Speaking with us, animal rights activist and Attorney-at-Law Lalani Perera noted that the Bill in question brings about a considerable upgrade on the archaic Prevention of Cruelty to Animals Ordinance No. 13 of 1907 which presently governs animal welfare in the country.
She noted that with regard to the current Ordinance, the penalties are negligible, and only a handful of acts fall under the defined category of cruelty, while the definition of animal being limited to domestic or captured animals is incredibly restrictive.
However, in the new Bill, the penalties for transgressors are far more severe, and the Bill has a far wider definition of animal, which does not stop at merely domestic or captured animals. She said that this is a start, but it would be able to make a difference.

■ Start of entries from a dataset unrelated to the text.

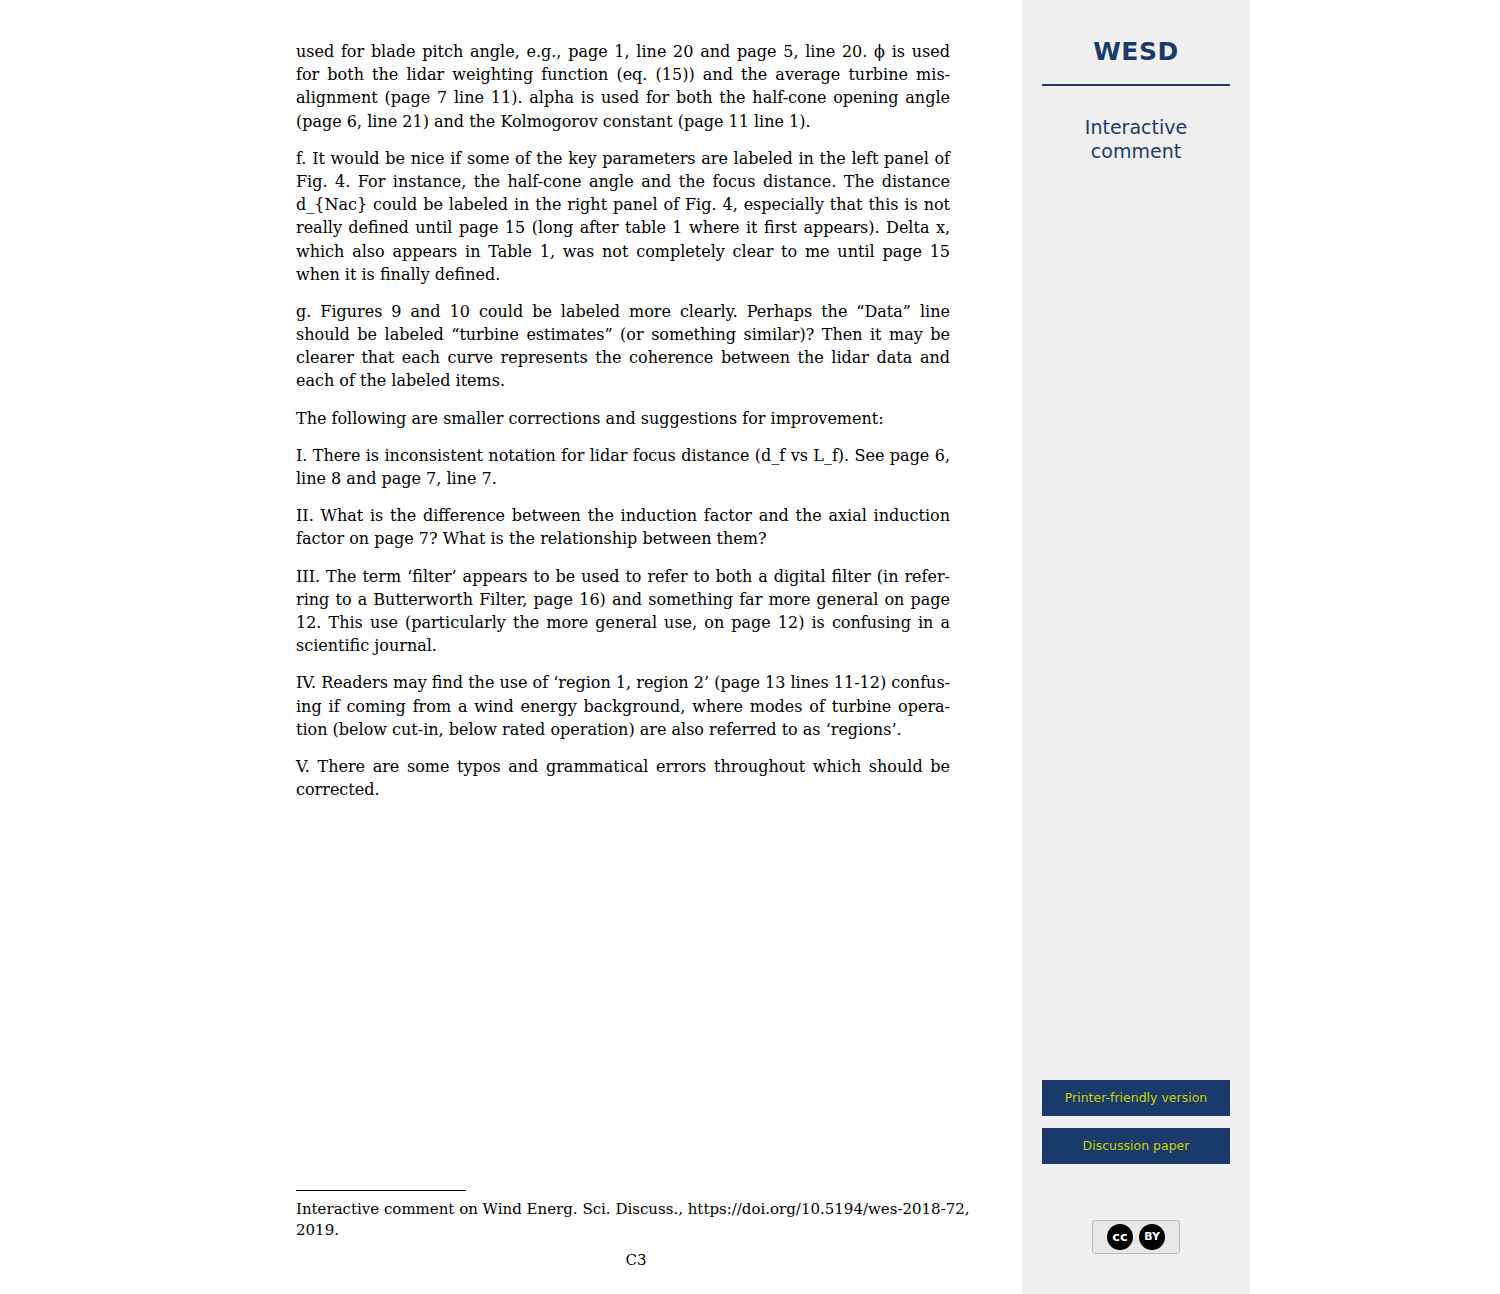WESD
Interactive
comment
Printer-friendly version Discussion paper
cc BY
used for blade pitch angle, e.g., page 1, line 20 and page 5, line 20. ϕ is used for both the lidar weighting function (eq. (15)) and the average turbine misalignment (page 7 line 11). alpha is used for both the half-cone opening angle (page 6, line 21) and the Kolmogorov constant (page 11 line 1).
f. It would be nice if some of the key parameters are labeled in the left panel of Fig. 4. For instance, the half-cone angle and the focus distance. The distance d_{Nac} could be labeled in the right panel of Fig. 4, especially that this is not really defined until page 15 (long after table 1 where it first appears). Delta x, which also appears in Table 1, was not completely clear to me until page 15 when it is finally defined.
g. Figures 9 and 10 could be labeled more clearly. Perhaps the “Data” line should be labeled “turbine estimates” (or something similar)? Then it may be clearer that each curve represents the coherence between the lidar data and each of the labeled items.
The following are smaller corrections and suggestions for improvement:
I. There is inconsistent notation for lidar focus distance (d_f vs L_f). See page 6, line 8 and page 7, line 7.
II. What is the difference between the induction factor and the axial induction factor on page 7? What is the relationship between them?
III. The term ‘filter’ appears to be used to refer to both a digital filter (in referring to a Butterworth Filter, page 16) and something far more general on page 12. This use (particularly the more general use, on page 12) is confusing in a scientific journal.
IV. Readers may find the use of ‘region 1, region 2’ (page 13 lines 11-12) confusing if coming from a wind energy background, where modes of turbine operation (below cut-in, below rated operation) are also referred to as ‘regions’.
V. There are some typos and grammatical errors throughout which should be corrected.
Interactive comment on Wind Energ. Sci. Discuss., https://doi.org/10.5194/wes-2018-72, 2019.
C3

Perera noted that even with regard to elephants in captivity, if persons are genuinely able to build a case that they are being treated cruelly, then action can be taken. She said that ‘cruelty’ is also defined in the Bill, therefore it would leave a lot less room for interpretation, which will be great assistance in the search for justice.
We must note that with regard to the Bill, we are not home free just yet, as the document has only received Cabinet approval. It must now be gazetted. In this time this leaves room for different lobby groups coming up in the next few weeks or months ahead, who would be looking to halt the progression of the Bill, or to strip it of its harsher sentences.